There, again, the majority fly in the face of precedents. InChapman v. Edwards, 113 Wn. 224, 193 P. 712, we held that community property became the separate property of the wife by virtue of deeds from her husband, pursuant to the statute, and the separate nature of her estate was not changed by the fact that her husband thereafter joined with her in the execution of a mortgage. In other words, that even so solemn an act as the joinder in a mortgage, which would seem to be one of the highest forms of inconsistency of act or conduct that could be taken, did not change its character as her separate property.
In Rogers v. Joughin, 152 Wn. 448, 277 P. 988, it was again very positively declared that the status of *Page 93 the property, whether separate or community, is to be determined as of the date of its acquisition; that, if the property is once shown to have been separate property, the presumption is that it continues separate property until that presumption is overcome by evidence; that the rents, issues and profits of such property remain separate property; and that the character of property cannot be changed from that of separate property to community property, or community to separate, by the oral agreement of the spouses alone.
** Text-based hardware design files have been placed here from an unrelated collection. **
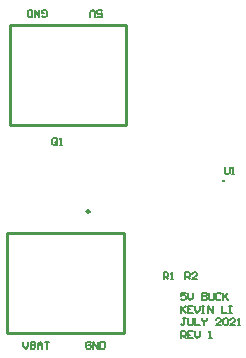
<source format=gto>
G04*
G04 #@! TF.GenerationSoftware,Altium Limited,Altium Designer,21.5.1 (32)*
G04*
G04 Layer_Color=65535*
%FSLAX25Y25*%
%MOIN*%
G70*
G04*
G04 #@! TF.SameCoordinates,B42815E3-1C8A-49E7-A1B9-2BA69348AFE0*
G04*
G04*
G04 #@! TF.FilePolarity,Positive*
G04*
G01*
G75*
%ADD10C,0.00984*%
%ADD11C,0.01000*%
%ADD12C,0.00591*%
D10*
X31701Y48586D02*
G03*
X31701Y48586I-492J0D01*
G01*
D11*
X76279Y58858D02*
G03*
X76279Y58858I-197J0D01*
G01*
X5016Y77408D02*
X43758D01*
X5016D02*
Y110913D01*
X43758D01*
Y77408D02*
Y110913D01*
X4273Y7984D02*
Y41490D01*
Y7984D02*
X43016D01*
Y41490D01*
X4273D02*
X43016D01*
D12*
X63681Y21512D02*
X62106D01*
Y20331D01*
X62893Y20725D01*
X63287D01*
X63681Y20331D01*
Y19544D01*
X63287Y19151D01*
X62500D01*
X62106Y19544D01*
X64468Y21512D02*
Y19938D01*
X65255Y19151D01*
X66042Y19938D01*
Y21512D01*
X69191D02*
Y19151D01*
X70371D01*
X70765Y19544D01*
Y19938D01*
X70371Y20331D01*
X69191D01*
X70371D01*
X70765Y20725D01*
Y21118D01*
X70371Y21512D01*
X69191D01*
X71552D02*
Y19544D01*
X71946Y19151D01*
X72733D01*
X73126Y19544D01*
Y21512D01*
X75488Y21118D02*
X75094Y21512D01*
X74307D01*
X73914Y21118D01*
Y19544D01*
X74307Y19151D01*
X75094D01*
X75488Y19544D01*
X76275Y21512D02*
Y19151D01*
Y19938D01*
X77849Y21512D01*
X76669Y20331D01*
X77849Y19151D01*
X62106Y17261D02*
Y14900D01*
Y15687D01*
X63681Y17261D01*
X62500Y16080D01*
X63681Y14900D01*
X66042Y17261D02*
X64468D01*
Y14900D01*
X66042D01*
X64468Y16080D02*
X65255D01*
X66829Y17261D02*
Y15687D01*
X67616Y14900D01*
X68404Y15687D01*
Y17261D01*
X69191D02*
X69978D01*
X69584D01*
Y14900D01*
X69191D01*
X69978D01*
X71158D02*
Y17261D01*
X72733Y14900D01*
Y17261D01*
X75881D02*
Y14900D01*
X77456D01*
X78243Y17261D02*
X79030D01*
X78636D01*
Y14900D01*
X78243D01*
X79030D01*
X63681Y13010D02*
X62893D01*
X63287D01*
Y11042D01*
X62893Y10649D01*
X62500D01*
X62106Y11042D01*
X64468Y13010D02*
Y11042D01*
X64861Y10649D01*
X65649D01*
X66042Y11042D01*
Y13010D01*
X66829D02*
Y10649D01*
X68404D01*
X69191Y13010D02*
Y12617D01*
X69978Y11829D01*
X70765Y12617D01*
Y13010D01*
X69978Y11829D02*
Y10649D01*
X75488D02*
X73914D01*
X75488Y12223D01*
Y12617D01*
X75094Y13010D01*
X74307D01*
X73914Y12617D01*
X76275D02*
X76669Y13010D01*
X77456D01*
X77849Y12617D01*
Y11042D01*
X77456Y10649D01*
X76669D01*
X76275Y11042D01*
Y12617D01*
X80211Y10649D02*
X78636D01*
X80211Y12223D01*
Y12617D01*
X79817Y13010D01*
X79030D01*
X78636Y12617D01*
X80998Y10649D02*
X81785D01*
X81391D01*
Y13010D01*
X80998Y12617D01*
X62106Y6398D02*
Y8759D01*
X63287D01*
X63681Y8365D01*
Y7578D01*
X63287Y7185D01*
X62106D01*
X62893D02*
X63681Y6398D01*
X66042Y8759D02*
X64468D01*
Y6398D01*
X66042D01*
X64468Y7578D02*
X65255D01*
X66829Y8759D02*
Y7185D01*
X67616Y6398D01*
X68404Y7185D01*
Y8759D01*
X71552Y6398D02*
X72339D01*
X71946D01*
Y8759D01*
X71552Y8365D01*
X9646Y5314D02*
Y3740D01*
X10433Y2953D01*
X11220Y3740D01*
Y5314D01*
X12007D02*
Y2953D01*
X13188D01*
X13581Y3346D01*
Y3740D01*
X13188Y4134D01*
X12007D01*
X13188D01*
X13581Y4527D01*
Y4921D01*
X13188Y5314D01*
X12007D01*
X14368Y2953D02*
Y4527D01*
X15156Y5314D01*
X15943Y4527D01*
Y2953D01*
Y4134D01*
X14368D01*
X16730Y5314D02*
X18304D01*
X17517D01*
Y2953D01*
X32086Y4921D02*
X31692Y5314D01*
X30905D01*
X30512Y4921D01*
Y3346D01*
X30905Y2953D01*
X31692D01*
X32086Y3346D01*
Y4134D01*
X31299D01*
X32873Y2953D02*
Y5314D01*
X34448Y2953D01*
Y5314D01*
X35235D02*
Y2953D01*
X36415D01*
X36809Y3346D01*
Y4921D01*
X36415Y5314D01*
X35235D01*
X15749Y113977D02*
X16142Y113583D01*
X16929D01*
X17323Y113977D01*
Y115551D01*
X16929Y115945D01*
X16142D01*
X15749Y115551D01*
Y114764D01*
X16536D01*
X14961Y115945D02*
Y113583D01*
X13387Y115945D01*
Y113583D01*
X12600D02*
Y115945D01*
X11419D01*
X11026Y115551D01*
Y113977D01*
X11419Y113583D01*
X12600D01*
X34253D02*
X35827D01*
Y114764D01*
X35040Y114371D01*
X34646D01*
X34253Y114764D01*
Y115551D01*
X34646Y115945D01*
X35433D01*
X35827Y115551D01*
X33465Y113583D02*
Y115158D01*
X32678Y115945D01*
X31891Y115158D01*
Y113583D01*
X76772Y63385D02*
Y61418D01*
X77166Y61024D01*
X77953D01*
X78347Y61418D01*
Y63385D01*
X79134Y61024D02*
X79921D01*
X79527D01*
Y63385D01*
X79134Y62992D01*
X63583Y25985D02*
Y28346D01*
X64764D01*
X65158Y27953D01*
Y27165D01*
X64764Y26772D01*
X63583D01*
X64371D02*
X65158Y25985D01*
X67519D02*
X65945D01*
X67519Y27559D01*
Y27953D01*
X67125Y28346D01*
X66338D01*
X65945Y27953D01*
X56398Y25985D02*
Y28346D01*
X57579D01*
X57972Y27953D01*
Y27165D01*
X57579Y26772D01*
X56398D01*
X57185D02*
X57972Y25985D01*
X58760D02*
X59547D01*
X59153D01*
Y28346D01*
X58760Y27953D01*
X20866Y71260D02*
Y72834D01*
X20473Y73228D01*
X19685D01*
X19292Y72834D01*
Y71260D01*
X19685Y70867D01*
X20473D01*
X20079Y71654D02*
X20866Y70867D01*
X20473D02*
X20866Y71260D01*
X21653Y70867D02*
X22440D01*
X22047D01*
Y73228D01*
X21653Y72834D01*
M02*

</source>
The first deed not having been delivered, but in fact rejected by Mrs. Hamilton, as conceded by the majority, the second deed became effective when delivered. It also was recorded about seven months later. The second deed, having been delivered and becoming effective, contained this clause:
"The grantor being the wife of the grantee, it is her intention to convey to her husband all of her community interest in and to the above described property, the same to remain his own and separate property, free from any community interest whatsoever."
It was manifestly intended to reconvey to appellant what had been attempted to be conveyed by him to Mrs. Hamilton. It was as much an independent and separate conveyance as if it had been executed a year or ten years later, instead of one day later, just as in the Brown case, supra. The second deed obviously intended, as it stated, that all of the property was "to remain his own and separate property, free from any community interest whatsoever." No more positive and comprehensive language could have been used.
For the foregoing reasons, I dissent. The judgment should be reversed.